# [Work task]
Nothing but the pictures may be dropped; the rest of the listing is to be written out exactly.
╭──
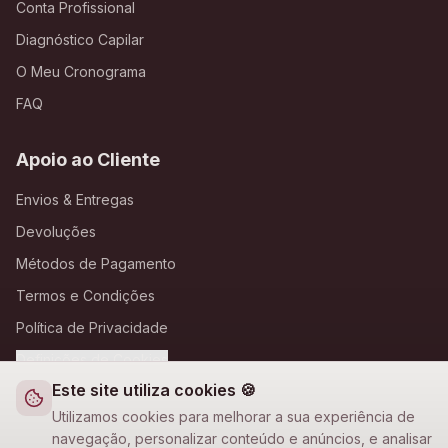
Conta Profissional
Diagnóstico Capilar
O Meu Cronograma
FAQ
Apoio ao Cliente
Envios & Entregas
Devoluções
Métodos de Pagamento
Termos e Condições
Política de Privacidade
Definições de Cookies
Este site utiliza cookies 🍪
A Loja Nova
Utilizamos cookies para melhorar a sua experiência de
navegação, personalizar conteúdo e anúncios, e analisar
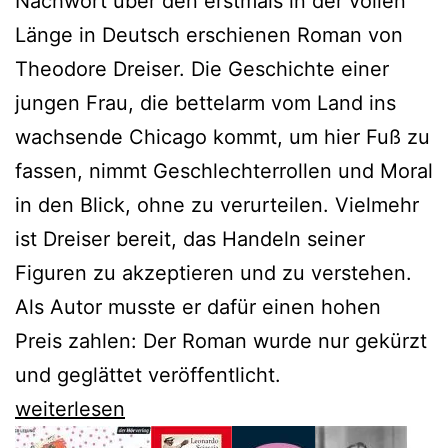
Nachwort über den erstmals in der vollen
Länge in Deutsch erschienen Roman von
Theodore Dreiser. Die Geschichte einer
jungen Frau, die bettelarm vom Land ins
wachsende Chicago kommt, um hier Fuß zu
fassen, nimmt Geschlechterrollen und Moral
in den Blick, ohne zu verurteilen. Vielmehr
ist Dreiser bereit, das Handeln seiner
Figuren zu akzeptieren und zu verstehen.
Als Autor musste er dafür einen hohen
Preis zahlen: Der Roman wurde nur gekürzt
und geglättet veröffentlicht.
Neu
weiterlesen
entdeckter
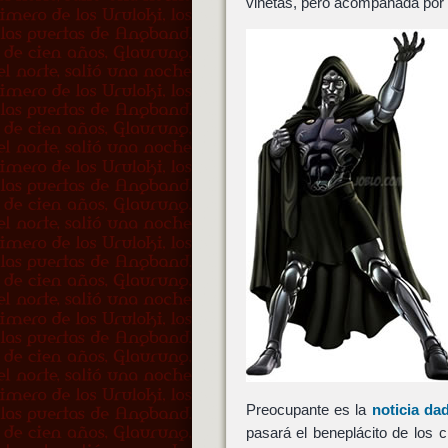
viñetas, pero acompañada por l
Preocupante es la
noticia da
pasará el beneplácito de los 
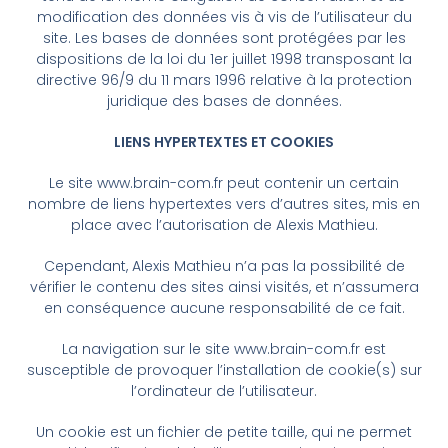
modification des données vis à vis de l’utilisateur du
site. Les bases de données sont protégées par les
dispositions de la loi du 1er juillet 1998 transposant la
directive 96/9 du 11 mars 1996 relative à la protection
juridique des bases de données.
LIENS HYPERTEXTES ET COOKIES
Le site www.brain-com.fr peut contenir un certain
nombre de liens hypertextes vers d’autres sites, mis en
place avec l’autorisation de Alexis Mathieu.
Cependant, Alexis Mathieu n’a pas la possibilité de
vérifier le contenu des sites ainsi visités, et n’assumera
en conséquence aucune responsabilité de ce fait.
La navigation sur le site www.brain-com.fr est
susceptible de provoquer l’installation de cookie(s) sur
l’ordinateur de l’utilisateur.
Un cookie est un fichier de petite taille, qui ne permet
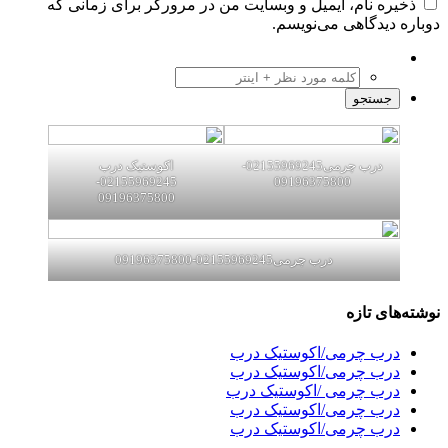
ذخیره نام، ایمیل و وبسایت من در مرورگر برای زمانی که
دوباره دیدگاهی می‌نویسم.
درب چرمی02155969245-
اکوستیک درب
02155969245-
09196375800
09196375800
درب چرمی02155969245-09196375800
نوشته‌های تازه
درب چرمی/اکوستیک درب
درب چرمی/اکوستیک درب
درب چرمی /اکوستیک درب
درب چرمی/اکوستیک درب
درب چرمی/اکوستیک درب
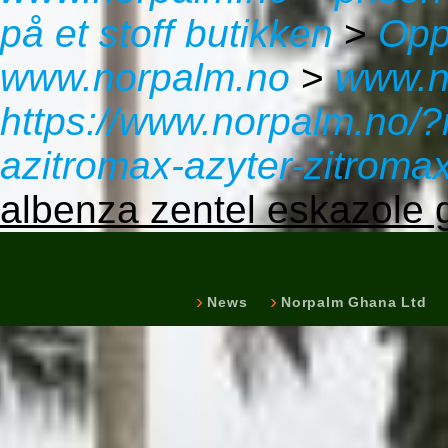
på et stoff butikken
>
Opp
www.norpalm.no
>
www.n
https://www.norpalm.no/?
azitromax-azyter-zitromax
albenza zentel eskazole g
News
Norpalm Ghana Ltd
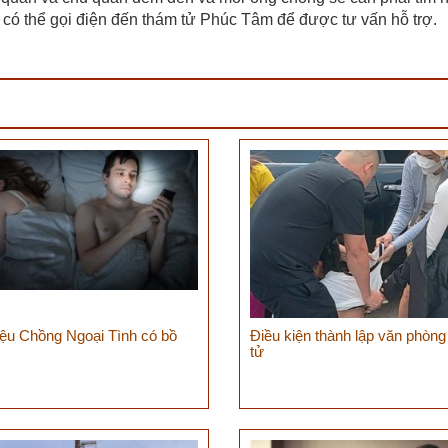
ạn có thể gọi điện đến thám tử Phúc Tâm để được tư vấn hỗ trợ.
iệu Chồng Ngoại Tình có bồ
Điều kiện thành lập văn phòn
tử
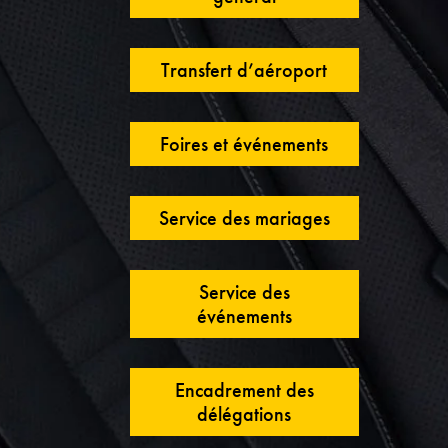
Transfert d’aéroport
Foires et événements
Service des mariages
Service des
événements
Encadrement des
délégations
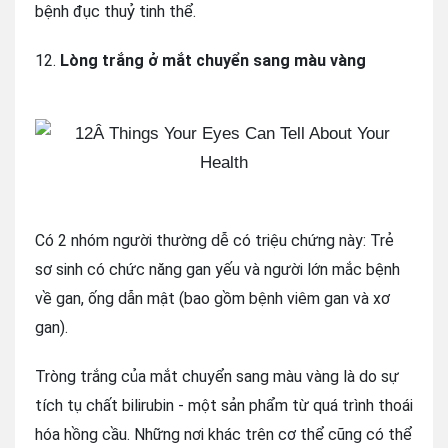
bệnh đục thuỷ tinh thể.
12.
Lòng trắng ở mắt chuyển sang màu vàng
Có 2 nhóm người thường dễ có triệu chứng này: Trẻ
sơ sinh có chức năng gan yếu và người lớn mắc bệnh
về gan, ống dẫn mật (bao gồm bệnh viêm gan và xơ
gan).
Tròng trắng của mắt chuyển sang màu vàng là do sự
tích tụ chất bilirubin - một sản phẩm từ quá trình thoái
hóa hồng cầu. Những nơi khác trên cơ thể cũng có thể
╰──
# [Written solution]
Conta Profissional
Diagnóstico Capilar
O Meu Cronograma
FAQ
Apoio ao Cliente
Envios & Entregas
Devoluções
Métodos de Pagamento
Termos e Condições
Política de Privacidade
Definições de Cookies
Este site utiliza cookies 🍪
A Loja Nova
Utilizamos cookies para melhorar a sua experiência de
navegação, personalizar conteúdo e anúncios, e analisar
Nachwort über den erstmals in der vollen
Länge in Deutsch erschienen Roman von
Theodore Dreiser. Die Geschichte einer
jungen Frau, die bettelarm vom Land ins
wachsende Chicago kommt, um hier Fuß zu
fassen, nimmt Geschlechterrollen und Moral
in den Blick, ohne zu verurteilen. Vielmehr
ist Dreiser bereit, das Handeln seiner
Figuren zu akzeptieren und zu verstehen.
Als Autor musste er dafür einen hohen
Preis zahlen: Der Roman wurde nur gekürzt
und geglättet veröffentlicht.
Neu
weiterlesen
entdeckter
viñetas, pero acompañada por l
Preocupante es la
noticia da
pasará el beneplácito de los 
modification des données vis à vis de l’utilisateur du
site. Les bases de données sont protégées par les
dispositions de la loi du 1er juillet 1998 transposant la
directive 96/9 du 11 mars 1996 relative à la protection
juridique des bases de données.
LIENS HYPERTEXTES ET COOKIES
Le site www.brain-com.fr peut contenir un certain
nombre de liens hypertextes vers d’autres sites, mis en
place avec l’autorisation de Alexis Mathieu.
Cependant, Alexis Mathieu n’a pas la possibilité de
vérifier le contenu des sites ainsi visités, et n’assumera
en conséquence aucune responsabilité de ce fait.
La navigation sur le site www.brain-com.fr est
susceptible de provoquer l’installation de cookie(s) sur
l’ordinateur de l’utilisateur.
Un cookie est un fichier de petite taille, qui ne permet
ذخیره نام، ایمیل و وبسایت من در مرورگر برای زمانی که
دوباره دیدگاهی می‌نویسم.
درب چرمی02155969245-
اکوستیک درب
02155969245-
09196375800
09196375800
درب چرمی02155969245-09196375800
نوشته‌های تازه
درب چرمی/اکوستیک درب
درب چرمی/اکوستیک درب
درب چرمی /اکوستیک درب
درب چرمی/اکوستیک درب
درب چرمی/اکوستیک درب
på et stoff butikken
>
Opp
www.norpalm.no
>
www.n
https://www.norpalm.no/?
azitromax-azyter-zitromax
albenza zentel eskazole g
News
Norpalm Ghana Ltd
ạn có thể gọi điện đến thám tử Phúc Tâm để được tư vấn hỗ trợ.
iệu Chồng Ngoại Tình có bồ
Điều kiện thành lập văn phòn
tử
Transfert d’aéroport
Foires et événements
Service des mariages
Service des
événements
Encadrement des
délégations
bệnh đục thuỷ tinh thể.
12.
Lòng trắng ở mắt chuyển sang màu vàng
Có 2 nhóm người thường dễ có triệu chứng này: Trẻ
sơ sinh có chức năng gan yếu và người lớn mắc bệnh
về gan, ống dẫn mật (bao gồm bệnh viêm gan và xơ
gan).
Tròng trắng của mắt chuyển sang màu vàng là do sự
tích tụ chất bilirubin - một sản phẩm từ quá trình thoái
hóa hồng cầu. Những nơi khác trên cơ thể cũng có thể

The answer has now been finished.